Source document —
=== Section Start ===

Configuration of the job which is passed to worker is generated on demand by web API. Each job has unique one.

Configuration items

Here is the list with description of allowed options. Mandatory items are bold, optional italic.

  • submission - information about this particular submission
    • job-id - textual ID which should be unique in whole recodex
    • language - no specific function, just for debugging and clarity
    • file-collector - address from which fetch tasks will download data
    • log - default is false, can be omitted, determines whether job execution will be logged into one shared log
  • tasks - list (not map) of individual tasks
    • task-id - unique indetifier of task in scope of one submission
    • priority - higher number, higher priority
    • fatal-failure - if true, than execution of whole job will be stopped after failing of this one
    • dependencies - list of dependencies which have to be fulfilled before this task, can be omitted if there is no dependencies
    • cmd - description of command which will be executed
      • bin - the binary itself (full path of external command or name of internal task)

=== Section End ===

What to work on — In the job configuration text, what happens when a task's fatal-failure option is set to true?

Dataset content —
=== Section Start ===

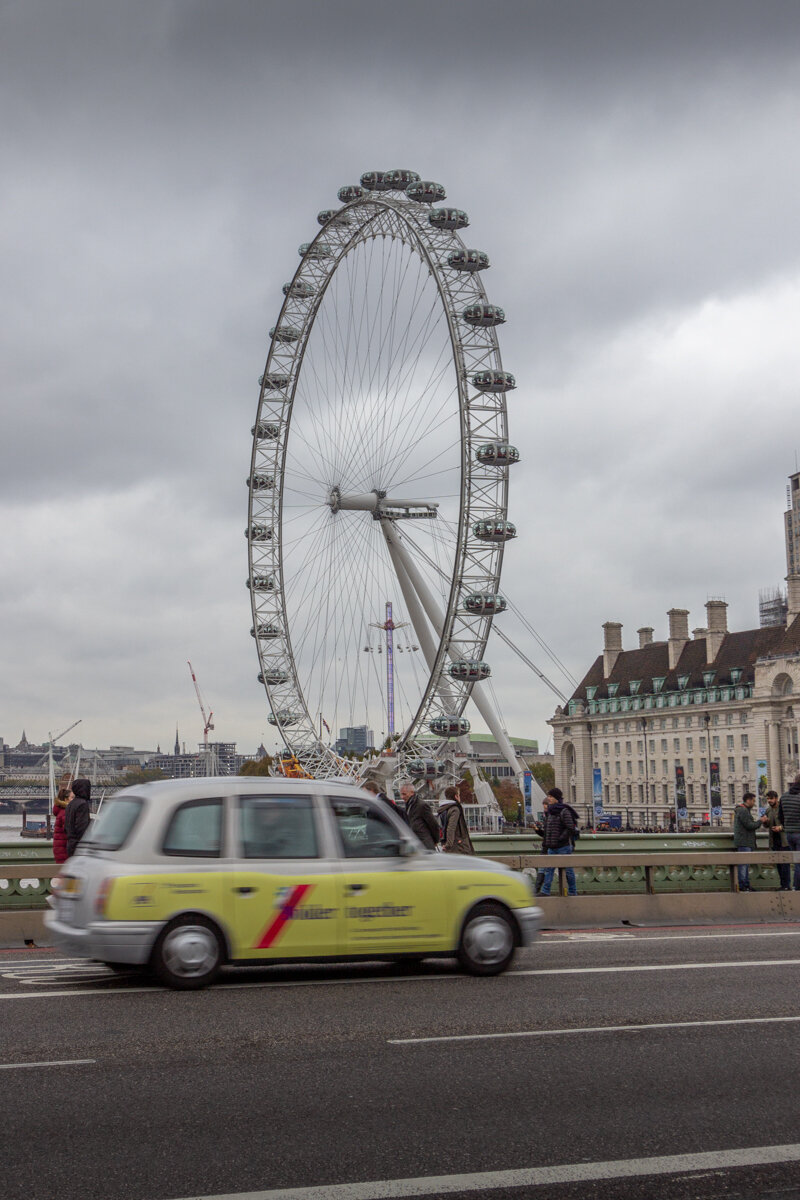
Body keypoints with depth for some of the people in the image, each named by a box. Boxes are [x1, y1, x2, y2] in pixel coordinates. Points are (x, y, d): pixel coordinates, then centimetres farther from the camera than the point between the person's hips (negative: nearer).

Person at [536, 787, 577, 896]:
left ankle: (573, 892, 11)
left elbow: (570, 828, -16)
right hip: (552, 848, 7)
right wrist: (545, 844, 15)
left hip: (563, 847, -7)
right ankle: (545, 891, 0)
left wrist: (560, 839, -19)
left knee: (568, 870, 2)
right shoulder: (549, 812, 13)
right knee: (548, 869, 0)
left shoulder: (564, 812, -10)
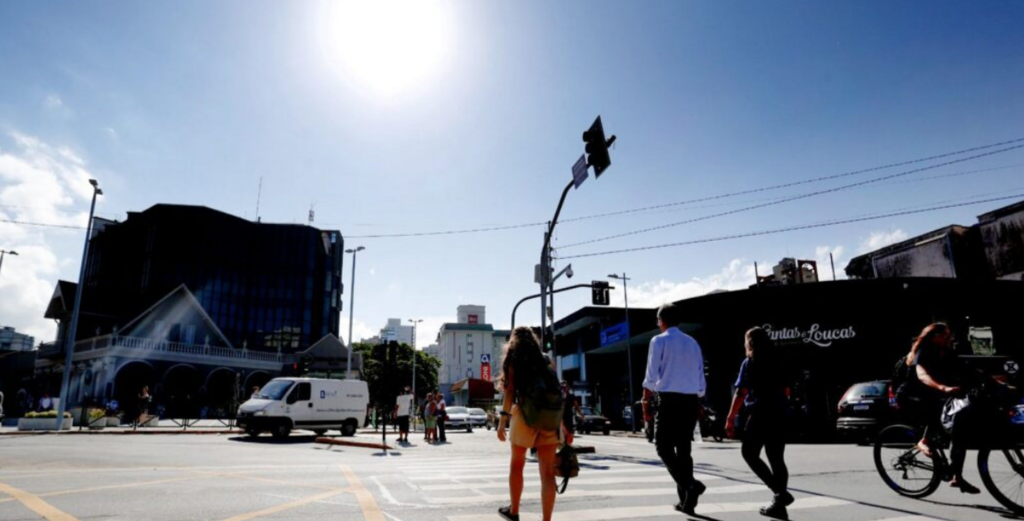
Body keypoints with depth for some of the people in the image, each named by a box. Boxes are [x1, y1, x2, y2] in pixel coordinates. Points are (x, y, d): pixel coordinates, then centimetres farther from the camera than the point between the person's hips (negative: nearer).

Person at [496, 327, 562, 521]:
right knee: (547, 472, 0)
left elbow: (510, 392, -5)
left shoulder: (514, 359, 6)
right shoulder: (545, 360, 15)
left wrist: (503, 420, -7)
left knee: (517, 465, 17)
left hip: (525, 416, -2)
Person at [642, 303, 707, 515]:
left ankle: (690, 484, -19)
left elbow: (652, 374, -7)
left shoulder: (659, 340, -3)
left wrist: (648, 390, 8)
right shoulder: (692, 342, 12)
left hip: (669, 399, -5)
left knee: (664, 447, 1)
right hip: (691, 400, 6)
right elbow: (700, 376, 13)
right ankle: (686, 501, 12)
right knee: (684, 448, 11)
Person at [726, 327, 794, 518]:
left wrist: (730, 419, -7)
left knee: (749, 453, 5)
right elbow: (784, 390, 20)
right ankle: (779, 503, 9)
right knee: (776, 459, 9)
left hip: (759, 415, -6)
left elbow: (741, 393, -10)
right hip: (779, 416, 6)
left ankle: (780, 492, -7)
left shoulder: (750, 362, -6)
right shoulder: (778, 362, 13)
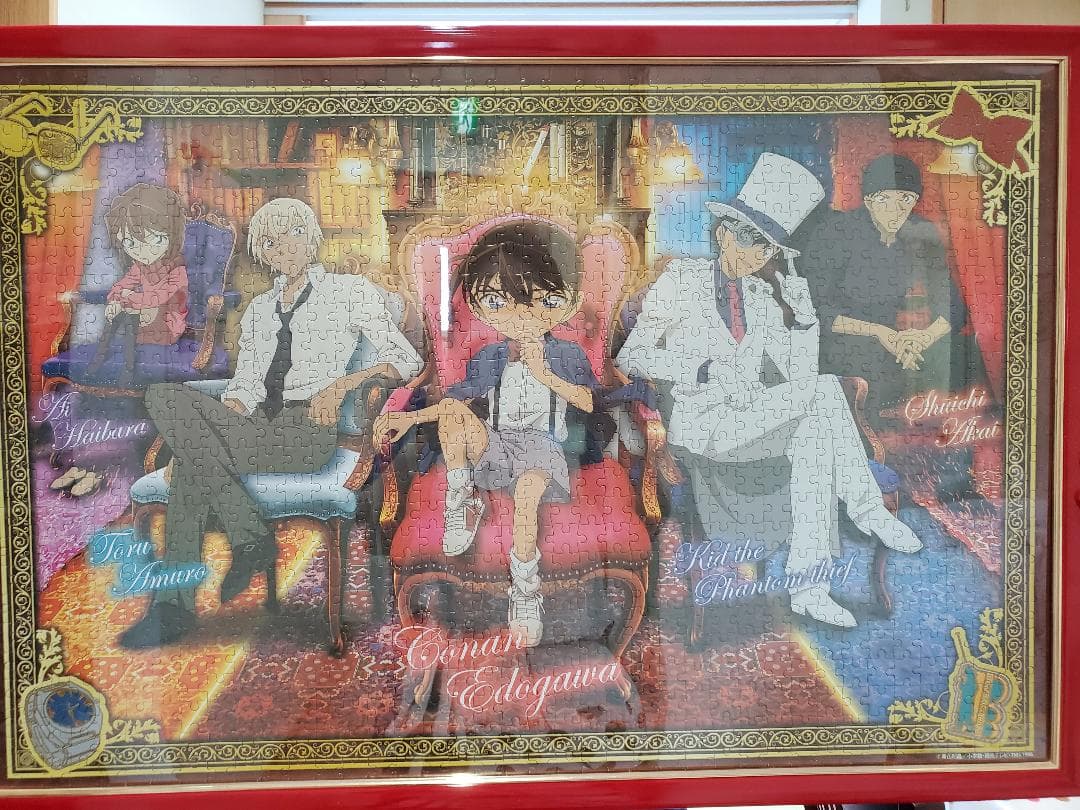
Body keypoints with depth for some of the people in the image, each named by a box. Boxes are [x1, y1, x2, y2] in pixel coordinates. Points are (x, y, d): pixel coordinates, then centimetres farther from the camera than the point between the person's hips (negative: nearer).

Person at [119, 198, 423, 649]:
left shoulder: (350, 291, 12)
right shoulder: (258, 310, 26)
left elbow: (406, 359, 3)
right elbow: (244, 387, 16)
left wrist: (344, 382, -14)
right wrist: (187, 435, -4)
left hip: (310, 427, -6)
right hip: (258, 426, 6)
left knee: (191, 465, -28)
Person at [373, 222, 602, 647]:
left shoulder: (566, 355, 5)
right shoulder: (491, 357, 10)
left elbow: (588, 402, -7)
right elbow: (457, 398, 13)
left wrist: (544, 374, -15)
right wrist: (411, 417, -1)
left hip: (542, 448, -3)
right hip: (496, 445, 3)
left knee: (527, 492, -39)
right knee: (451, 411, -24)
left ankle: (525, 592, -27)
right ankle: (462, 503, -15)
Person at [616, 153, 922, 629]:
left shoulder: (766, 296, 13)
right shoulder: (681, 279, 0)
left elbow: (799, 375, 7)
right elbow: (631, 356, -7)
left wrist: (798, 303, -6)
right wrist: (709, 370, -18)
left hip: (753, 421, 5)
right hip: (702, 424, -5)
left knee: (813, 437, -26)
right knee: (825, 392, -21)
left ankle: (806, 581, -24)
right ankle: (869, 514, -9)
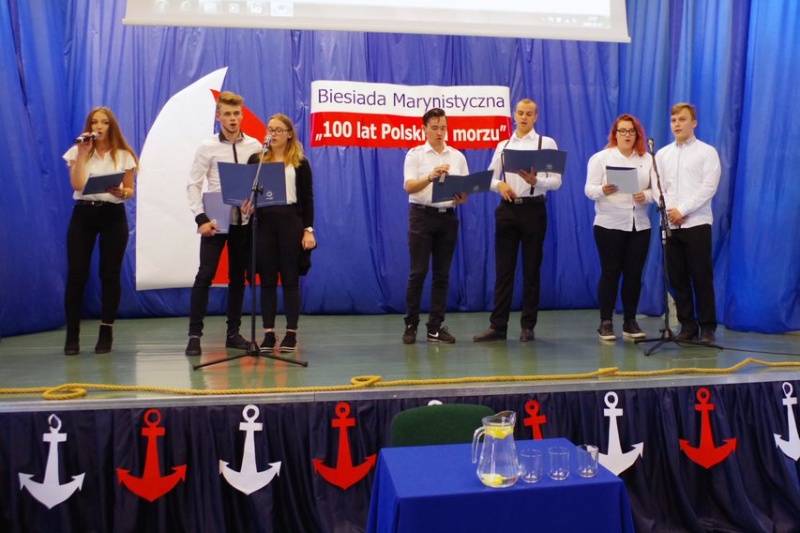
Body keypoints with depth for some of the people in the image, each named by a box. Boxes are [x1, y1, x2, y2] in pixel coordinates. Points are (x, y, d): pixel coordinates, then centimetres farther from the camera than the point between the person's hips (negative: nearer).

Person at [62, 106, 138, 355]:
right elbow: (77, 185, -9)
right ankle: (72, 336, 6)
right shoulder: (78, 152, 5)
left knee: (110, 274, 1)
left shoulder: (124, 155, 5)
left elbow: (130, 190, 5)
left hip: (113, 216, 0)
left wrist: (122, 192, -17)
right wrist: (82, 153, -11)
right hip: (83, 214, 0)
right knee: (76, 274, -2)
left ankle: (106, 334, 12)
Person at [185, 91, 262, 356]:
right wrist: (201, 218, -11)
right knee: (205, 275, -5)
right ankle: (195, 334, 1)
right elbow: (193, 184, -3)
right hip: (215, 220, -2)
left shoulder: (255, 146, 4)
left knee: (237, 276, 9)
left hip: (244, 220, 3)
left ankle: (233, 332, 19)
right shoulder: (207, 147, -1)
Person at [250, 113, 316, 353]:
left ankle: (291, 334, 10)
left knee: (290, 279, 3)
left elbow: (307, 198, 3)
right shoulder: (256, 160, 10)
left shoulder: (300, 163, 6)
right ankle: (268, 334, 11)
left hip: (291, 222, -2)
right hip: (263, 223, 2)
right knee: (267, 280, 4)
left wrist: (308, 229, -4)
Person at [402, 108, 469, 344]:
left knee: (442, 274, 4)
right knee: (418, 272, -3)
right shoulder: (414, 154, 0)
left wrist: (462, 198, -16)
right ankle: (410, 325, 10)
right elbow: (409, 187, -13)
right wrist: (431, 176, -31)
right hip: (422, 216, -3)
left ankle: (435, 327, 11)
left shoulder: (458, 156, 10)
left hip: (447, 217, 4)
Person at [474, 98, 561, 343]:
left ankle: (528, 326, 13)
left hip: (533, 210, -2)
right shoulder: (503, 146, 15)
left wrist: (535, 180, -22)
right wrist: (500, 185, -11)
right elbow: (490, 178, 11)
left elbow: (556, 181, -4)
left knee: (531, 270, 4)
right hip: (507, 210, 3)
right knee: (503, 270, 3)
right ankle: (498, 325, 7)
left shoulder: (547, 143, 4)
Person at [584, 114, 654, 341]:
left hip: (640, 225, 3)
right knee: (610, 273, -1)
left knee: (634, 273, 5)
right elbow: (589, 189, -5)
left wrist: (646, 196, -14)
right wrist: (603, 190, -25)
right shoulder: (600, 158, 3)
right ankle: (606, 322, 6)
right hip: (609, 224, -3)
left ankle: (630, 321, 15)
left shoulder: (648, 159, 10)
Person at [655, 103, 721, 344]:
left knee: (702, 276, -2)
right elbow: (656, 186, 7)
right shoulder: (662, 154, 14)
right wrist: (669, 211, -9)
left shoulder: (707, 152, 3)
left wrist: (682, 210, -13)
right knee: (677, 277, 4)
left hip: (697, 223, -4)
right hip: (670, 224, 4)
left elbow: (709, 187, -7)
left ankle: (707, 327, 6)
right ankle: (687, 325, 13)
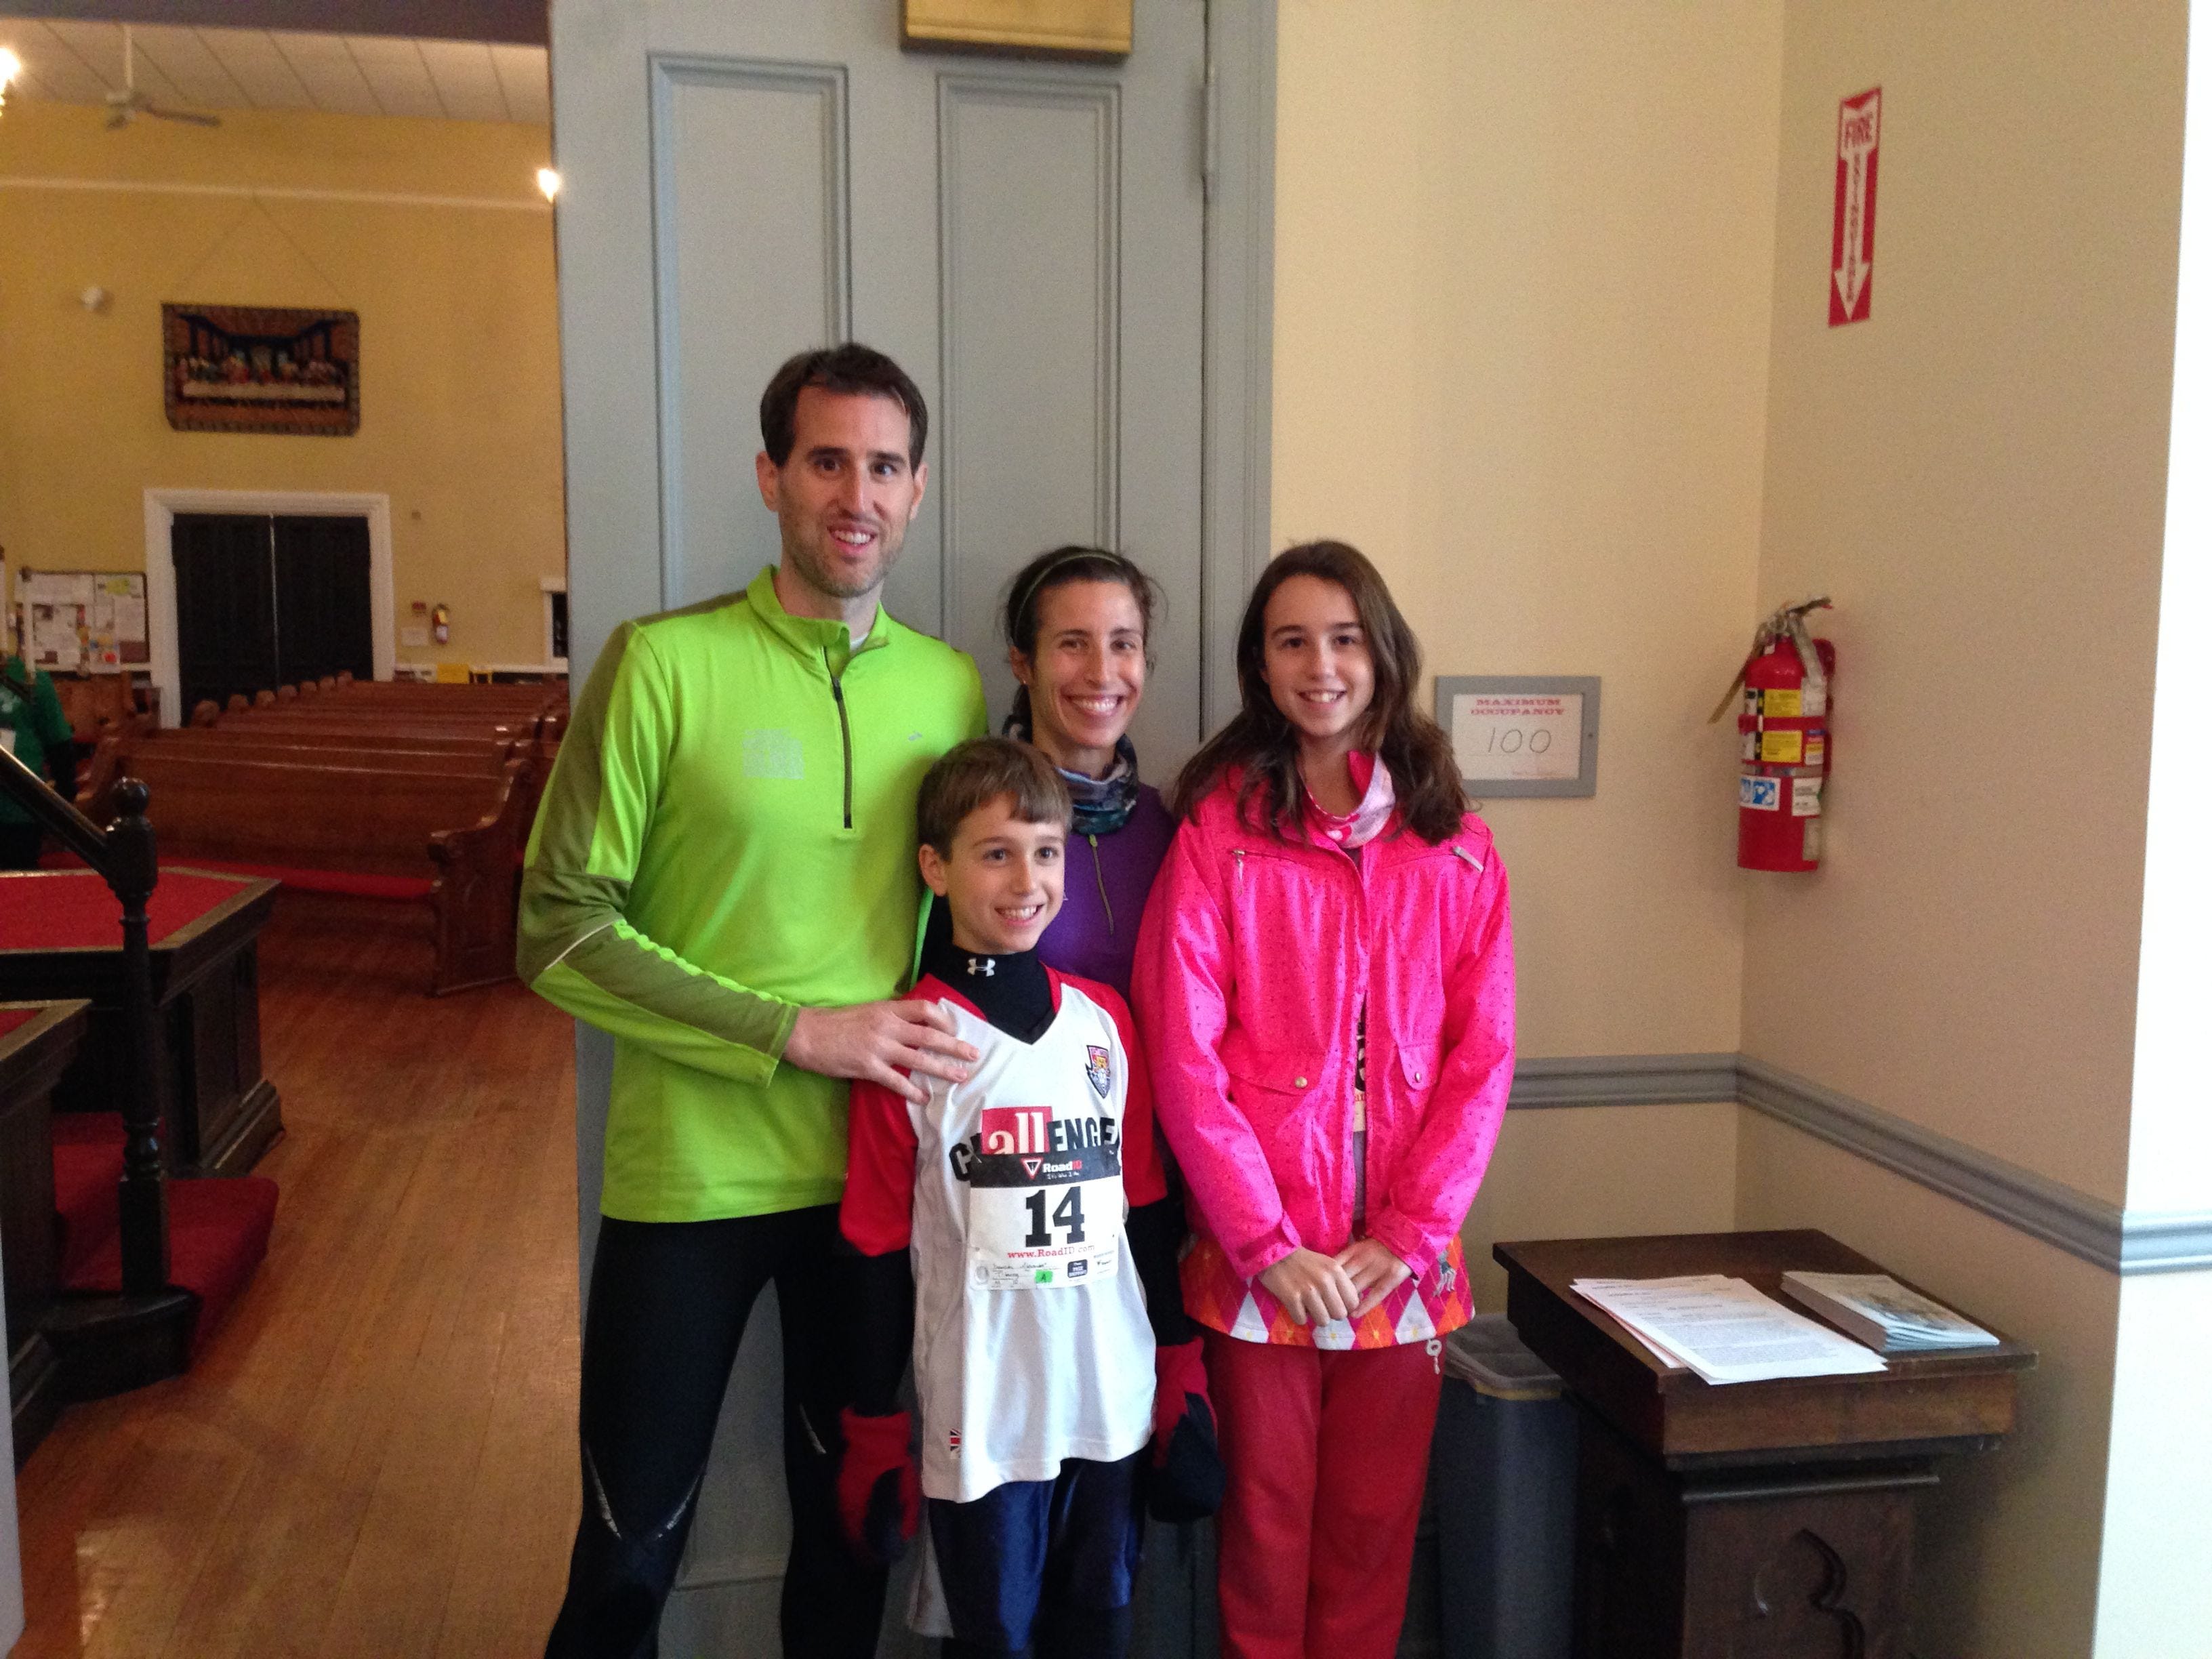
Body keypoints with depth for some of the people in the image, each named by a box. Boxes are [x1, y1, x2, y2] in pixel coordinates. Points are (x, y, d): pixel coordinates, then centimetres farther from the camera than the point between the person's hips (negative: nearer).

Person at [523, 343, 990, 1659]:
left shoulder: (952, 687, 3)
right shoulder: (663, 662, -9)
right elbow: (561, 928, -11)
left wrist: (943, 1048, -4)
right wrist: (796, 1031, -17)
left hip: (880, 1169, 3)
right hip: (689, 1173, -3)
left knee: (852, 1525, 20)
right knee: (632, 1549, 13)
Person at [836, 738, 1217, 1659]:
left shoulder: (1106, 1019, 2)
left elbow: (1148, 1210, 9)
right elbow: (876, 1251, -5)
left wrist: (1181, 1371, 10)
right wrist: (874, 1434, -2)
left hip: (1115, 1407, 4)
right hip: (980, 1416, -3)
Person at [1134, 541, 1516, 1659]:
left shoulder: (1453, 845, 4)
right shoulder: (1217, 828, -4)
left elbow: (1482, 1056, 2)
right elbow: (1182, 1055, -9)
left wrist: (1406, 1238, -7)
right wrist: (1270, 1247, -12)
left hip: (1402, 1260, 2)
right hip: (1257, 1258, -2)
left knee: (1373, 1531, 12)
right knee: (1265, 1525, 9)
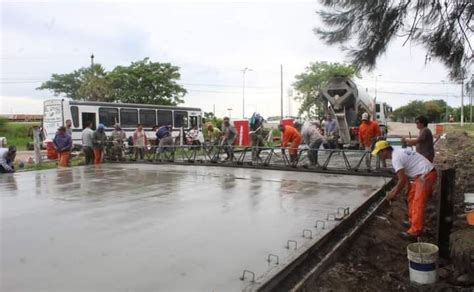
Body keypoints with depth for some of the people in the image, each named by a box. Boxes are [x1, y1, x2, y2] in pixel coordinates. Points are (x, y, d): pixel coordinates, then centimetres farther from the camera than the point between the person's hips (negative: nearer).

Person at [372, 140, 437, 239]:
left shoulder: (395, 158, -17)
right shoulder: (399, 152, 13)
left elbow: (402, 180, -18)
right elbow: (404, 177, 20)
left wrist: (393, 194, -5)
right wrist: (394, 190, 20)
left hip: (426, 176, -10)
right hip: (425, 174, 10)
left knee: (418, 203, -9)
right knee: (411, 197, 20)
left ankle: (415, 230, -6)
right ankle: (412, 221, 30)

=== Section End ===

Result below — Execution of the whole job stops after that task fails.